▶ Text provided:
____________________
It's not just domain names. Corporate America also makes up stupid URLs, obviously drawn by committee. Consider:


So let's parse this. NBC of course is the famous TV network. It could've been worse; they could've created a meaningless domain under the corporate parent, e.g.

Anyhow, they're advertising something that they want to place under their TV show "Heroes" (which I've never seen, and do not expect to see).

So we go to, fair enough, makes sense. And we go to a folder named "heroes" which seems to make sense, if millions of people know that show.

And now we go to a subfolder named "cisco"? All of us rely on Cisco routers, but what does Cisco have to do with Heroes, or NBC, or GE, or anything else a consumer might care about?

Saturday, April 14, 2007

Has Rewind on your PVR spoiled you too?

We've had TiVo-like rewind functionality in our house for a year or so. If you miss something, you hit Rewind, becase the set-top cable box is constantly recording.

This has spoiled me horribly. Now I find that when I'm listening to radio in car or office, I want to be able to hit Rewind and listen again.
____________________
▶ Supplied material:
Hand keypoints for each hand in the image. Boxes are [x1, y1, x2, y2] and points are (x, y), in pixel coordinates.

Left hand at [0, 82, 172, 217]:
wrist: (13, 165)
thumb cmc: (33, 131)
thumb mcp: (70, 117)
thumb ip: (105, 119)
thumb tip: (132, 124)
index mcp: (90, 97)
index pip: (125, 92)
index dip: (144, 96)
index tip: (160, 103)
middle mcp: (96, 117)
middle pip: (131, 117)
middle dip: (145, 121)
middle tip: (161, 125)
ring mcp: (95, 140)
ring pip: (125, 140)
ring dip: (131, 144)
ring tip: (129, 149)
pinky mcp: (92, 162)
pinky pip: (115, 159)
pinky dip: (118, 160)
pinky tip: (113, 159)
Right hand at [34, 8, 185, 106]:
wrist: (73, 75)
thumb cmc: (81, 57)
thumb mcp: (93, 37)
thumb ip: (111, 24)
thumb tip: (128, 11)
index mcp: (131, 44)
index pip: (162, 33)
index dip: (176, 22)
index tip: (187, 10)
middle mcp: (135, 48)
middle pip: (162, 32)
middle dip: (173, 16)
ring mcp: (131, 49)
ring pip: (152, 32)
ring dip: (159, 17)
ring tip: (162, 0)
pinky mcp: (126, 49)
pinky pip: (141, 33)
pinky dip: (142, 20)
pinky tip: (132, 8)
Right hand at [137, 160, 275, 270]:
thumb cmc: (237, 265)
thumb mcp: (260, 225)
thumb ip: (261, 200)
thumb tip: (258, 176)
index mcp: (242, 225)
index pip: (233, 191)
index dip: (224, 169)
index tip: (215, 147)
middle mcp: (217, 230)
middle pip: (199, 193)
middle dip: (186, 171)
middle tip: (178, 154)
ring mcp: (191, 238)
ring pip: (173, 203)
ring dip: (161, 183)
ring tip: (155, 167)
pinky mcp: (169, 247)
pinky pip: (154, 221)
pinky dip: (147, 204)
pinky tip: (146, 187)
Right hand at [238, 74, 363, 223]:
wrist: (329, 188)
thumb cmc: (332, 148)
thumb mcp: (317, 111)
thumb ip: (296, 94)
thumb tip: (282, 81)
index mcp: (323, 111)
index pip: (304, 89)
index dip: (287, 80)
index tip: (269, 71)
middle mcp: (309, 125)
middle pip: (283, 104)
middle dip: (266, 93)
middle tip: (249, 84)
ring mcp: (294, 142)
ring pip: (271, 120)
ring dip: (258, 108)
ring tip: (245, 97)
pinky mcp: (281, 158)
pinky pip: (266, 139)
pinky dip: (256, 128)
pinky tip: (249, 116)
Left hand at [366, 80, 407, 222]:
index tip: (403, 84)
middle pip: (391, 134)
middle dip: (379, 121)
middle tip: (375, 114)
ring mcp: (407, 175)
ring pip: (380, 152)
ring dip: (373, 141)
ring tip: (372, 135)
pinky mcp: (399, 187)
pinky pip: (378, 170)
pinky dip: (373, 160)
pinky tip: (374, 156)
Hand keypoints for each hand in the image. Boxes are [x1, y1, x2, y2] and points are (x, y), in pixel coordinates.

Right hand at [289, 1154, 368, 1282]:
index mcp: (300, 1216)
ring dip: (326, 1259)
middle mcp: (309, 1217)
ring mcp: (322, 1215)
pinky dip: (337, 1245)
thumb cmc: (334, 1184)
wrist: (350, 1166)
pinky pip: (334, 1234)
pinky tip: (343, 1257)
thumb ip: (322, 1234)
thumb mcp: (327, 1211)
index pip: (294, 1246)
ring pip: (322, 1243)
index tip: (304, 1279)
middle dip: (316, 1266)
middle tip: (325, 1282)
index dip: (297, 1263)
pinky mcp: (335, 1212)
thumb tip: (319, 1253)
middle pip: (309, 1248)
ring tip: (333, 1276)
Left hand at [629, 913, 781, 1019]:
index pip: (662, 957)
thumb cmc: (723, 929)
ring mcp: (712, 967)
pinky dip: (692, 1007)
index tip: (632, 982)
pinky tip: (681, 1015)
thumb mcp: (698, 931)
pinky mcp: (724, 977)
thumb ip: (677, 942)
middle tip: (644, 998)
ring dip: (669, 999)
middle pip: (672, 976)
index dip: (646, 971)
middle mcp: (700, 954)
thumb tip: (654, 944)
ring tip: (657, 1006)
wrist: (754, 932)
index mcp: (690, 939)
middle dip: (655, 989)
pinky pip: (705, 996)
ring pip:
____________________
▶ Work to be completed: Reproduce the passage in the text on silly URLs and PVR rewind word for word, starting at "We've had TiVo-like" and ending at "and listen again.".

▶ Response:
We've had TiVo-like rewind functionality in our house for a year or so. If you miss something, you hit Rewind, becase the set-top cable box is constantly recording.

This has spoiled me horribly. Now I find that when I'm listening to radio in car or office, I want to be able to hit Rewind and listen again.